Our goal is to predict the number of visits of a brand. He have normalised the data and added new columns.
However we find the number of visits a bit low. Is this possible?
Is there any reasonable explanation?

Hi @Angel_Langdon, what type of normalization method did you use? Typically when we normalize the data, we are just trying to correct for panel changes across time. Oftentimes, the normalized estimates are not estimates of real values.

Hi, I am talking about data normalisation (like SQL normalisation, that is, converting lists and complex data structures to most basic type of data <integers, strings, etc>)

Right now, we only have exploded “vistis_by_day” (list of intergers), that is, replicate index value and assign a new row containing a visit for each visit in the list of visits

See the below image for better understanding, and sorry for the misunderstanding.

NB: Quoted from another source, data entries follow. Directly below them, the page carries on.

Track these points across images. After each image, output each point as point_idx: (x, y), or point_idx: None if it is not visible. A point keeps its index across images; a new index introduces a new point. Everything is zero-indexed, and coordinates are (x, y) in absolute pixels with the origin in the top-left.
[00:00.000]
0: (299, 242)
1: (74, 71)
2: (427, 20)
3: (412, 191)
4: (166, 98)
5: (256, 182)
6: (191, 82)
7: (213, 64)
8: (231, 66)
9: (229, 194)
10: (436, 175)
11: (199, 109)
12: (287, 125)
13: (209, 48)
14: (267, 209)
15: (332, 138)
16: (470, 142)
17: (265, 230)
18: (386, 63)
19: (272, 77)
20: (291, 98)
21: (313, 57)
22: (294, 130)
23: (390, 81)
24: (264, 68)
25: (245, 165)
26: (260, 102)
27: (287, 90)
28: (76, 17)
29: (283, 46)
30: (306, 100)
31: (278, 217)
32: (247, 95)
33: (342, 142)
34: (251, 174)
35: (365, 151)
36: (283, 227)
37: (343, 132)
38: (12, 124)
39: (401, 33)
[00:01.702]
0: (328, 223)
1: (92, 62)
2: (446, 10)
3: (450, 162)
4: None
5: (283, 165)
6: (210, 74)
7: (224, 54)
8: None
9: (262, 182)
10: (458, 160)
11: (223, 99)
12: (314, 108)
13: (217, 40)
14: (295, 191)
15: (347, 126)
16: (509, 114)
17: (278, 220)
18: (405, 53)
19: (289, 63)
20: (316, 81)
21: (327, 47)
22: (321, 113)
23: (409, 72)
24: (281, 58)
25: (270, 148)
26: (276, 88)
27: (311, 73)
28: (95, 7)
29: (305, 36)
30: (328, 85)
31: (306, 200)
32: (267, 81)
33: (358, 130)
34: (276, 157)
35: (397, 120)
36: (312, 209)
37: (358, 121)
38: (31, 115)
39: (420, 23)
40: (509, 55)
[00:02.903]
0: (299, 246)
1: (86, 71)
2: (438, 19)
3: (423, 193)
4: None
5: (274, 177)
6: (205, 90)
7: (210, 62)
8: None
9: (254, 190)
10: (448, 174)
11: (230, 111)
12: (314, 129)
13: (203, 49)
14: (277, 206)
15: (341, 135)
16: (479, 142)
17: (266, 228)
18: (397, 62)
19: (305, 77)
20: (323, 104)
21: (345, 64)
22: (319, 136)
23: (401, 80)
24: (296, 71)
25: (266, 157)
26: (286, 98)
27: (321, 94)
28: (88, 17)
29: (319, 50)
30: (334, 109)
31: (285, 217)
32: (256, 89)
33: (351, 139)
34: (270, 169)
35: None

@Angel_Langdon Ahh, I see! No worries about the misunderstanding. You are correct–the number of visits you see there are low. The explanation is that SafeGraph’s data comes from a sample of the entire population. Not every visit to Subway will show up in SafeGraph’s data because not everyone has a device in SafeGraph’s panel.

For that reason, the raw counts should pretty much always be lower than the “truth” counts. I would suggest you check out this blog for tips on normalizing the raw counts to more closely estimate “truth” counts.

@Ryan_Kruse_MN_State thank you very much!